◆ **EXERCISE PROMPT**
Gather all lines in the records below that include the word "moderate".

===== EXTRACTED DATA =====

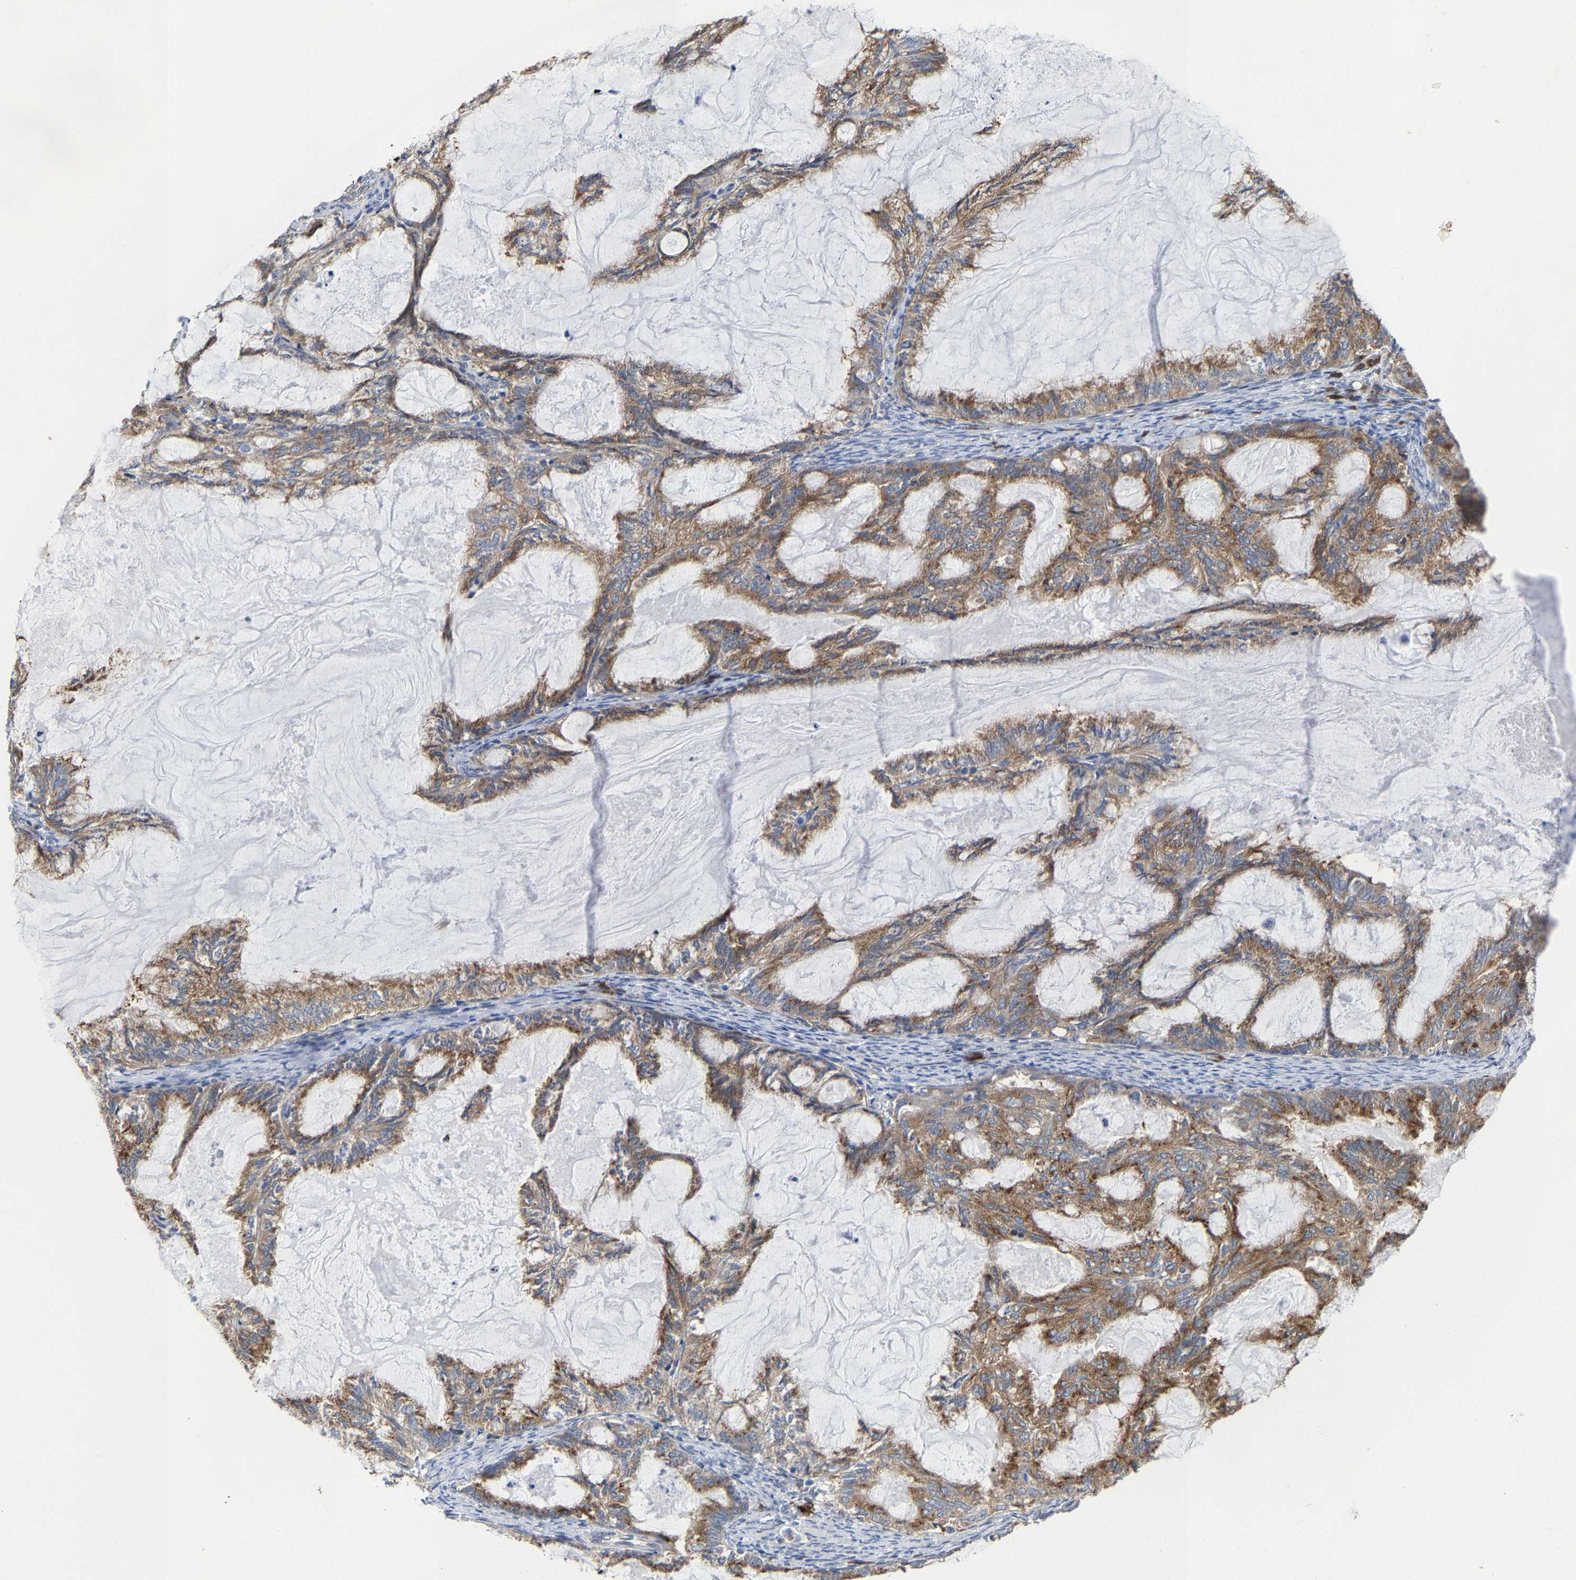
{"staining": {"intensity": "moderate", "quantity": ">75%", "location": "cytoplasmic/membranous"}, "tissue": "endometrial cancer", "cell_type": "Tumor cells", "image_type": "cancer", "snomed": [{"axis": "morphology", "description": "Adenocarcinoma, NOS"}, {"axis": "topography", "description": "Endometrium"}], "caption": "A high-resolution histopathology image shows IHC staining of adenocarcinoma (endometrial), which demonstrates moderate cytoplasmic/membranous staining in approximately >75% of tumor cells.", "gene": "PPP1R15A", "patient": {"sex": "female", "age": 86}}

=====
===== EXTRACTED DATA =====

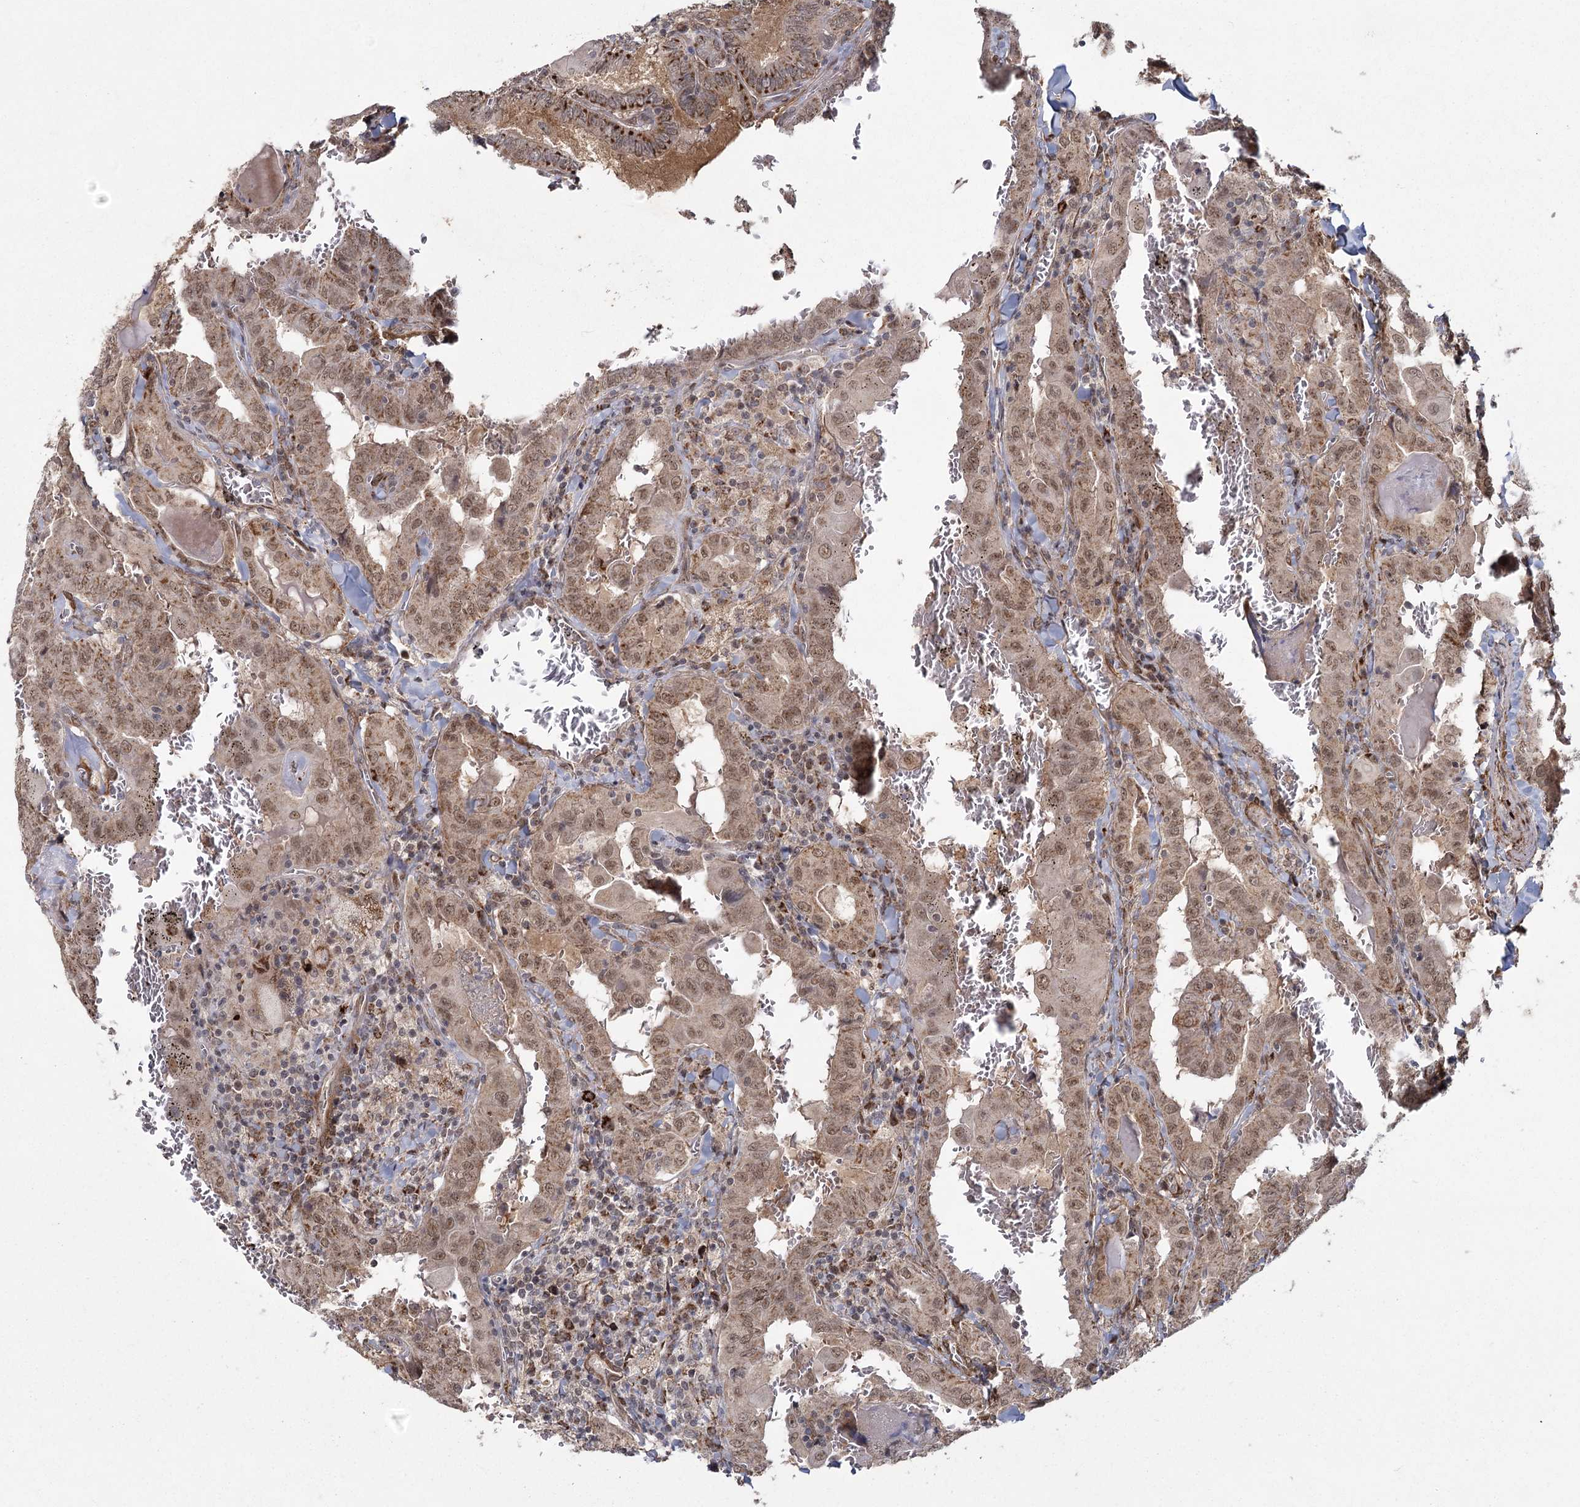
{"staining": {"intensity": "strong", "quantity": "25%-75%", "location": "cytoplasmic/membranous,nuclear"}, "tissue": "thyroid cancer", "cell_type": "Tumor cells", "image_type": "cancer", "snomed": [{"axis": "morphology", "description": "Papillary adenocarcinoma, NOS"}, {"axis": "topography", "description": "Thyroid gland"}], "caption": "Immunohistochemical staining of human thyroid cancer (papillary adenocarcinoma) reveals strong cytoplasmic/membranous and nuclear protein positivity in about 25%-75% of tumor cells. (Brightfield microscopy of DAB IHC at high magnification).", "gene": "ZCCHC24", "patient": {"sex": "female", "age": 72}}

=====
===== EXTRACTED DATA =====

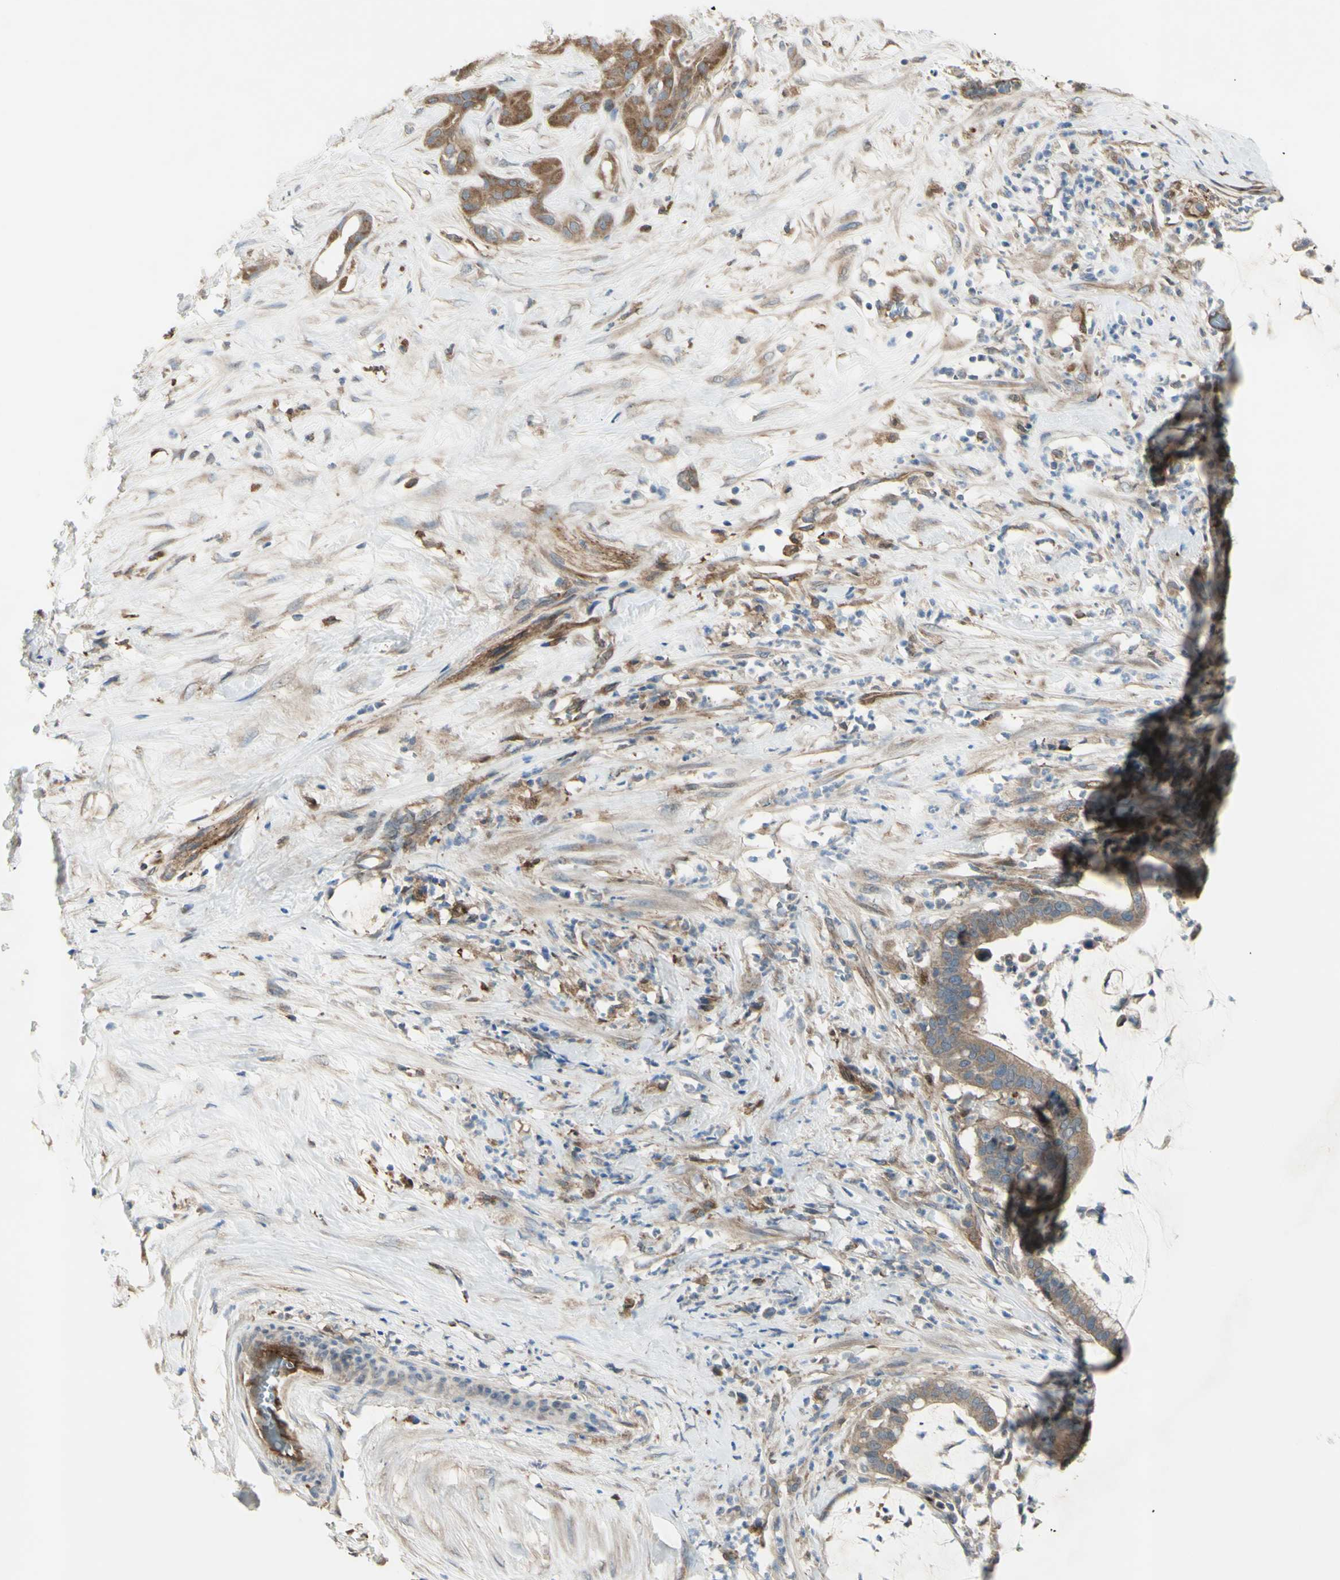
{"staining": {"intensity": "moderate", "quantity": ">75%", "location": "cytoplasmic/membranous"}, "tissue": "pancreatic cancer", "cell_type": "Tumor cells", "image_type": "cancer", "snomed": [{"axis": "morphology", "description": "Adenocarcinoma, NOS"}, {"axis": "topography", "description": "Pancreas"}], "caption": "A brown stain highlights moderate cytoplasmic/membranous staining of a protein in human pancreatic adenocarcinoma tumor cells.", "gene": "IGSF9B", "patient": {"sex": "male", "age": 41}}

=====

◆ **ANSWER SECTION**
{"staining": {"intensity": "moderate", "quantity": ">75%", "location": "cytoplasmic/membranous"}, "tissue": "endometrial cancer", "cell_type": "Tumor cells", "image_type": "cancer", "snomed": [{"axis": "morphology", "description": "Adenocarcinoma, NOS"}, {"axis": "topography", "description": "Endometrium"}], "caption": "A high-resolution histopathology image shows IHC staining of adenocarcinoma (endometrial), which demonstrates moderate cytoplasmic/membranous staining in approximately >75% of tumor cells.", "gene": "PPP1R15A", "patient": {"sex": "female", "age": 86}}
{"staining": {"intensity": "moderate", "quantity": ">75%", "location": "cytoplasmic/membranous"}, "tissue": "pancreatic cancer", "cell_type": "Tumor cells", "image_type": "cancer", "snomed": [{"axis": "morphology", "description": "Adenocarcinoma, NOS"}, {"axis": "topography", "description": "Pancreas"}], "caption": "A brown stain highlights moderate cytoplasmic/membranous staining of a protein in human pancreatic adenocarcinoma tumor cells.", "gene": "IGSF9B", "patient": {"sex": "male", "age": 41}}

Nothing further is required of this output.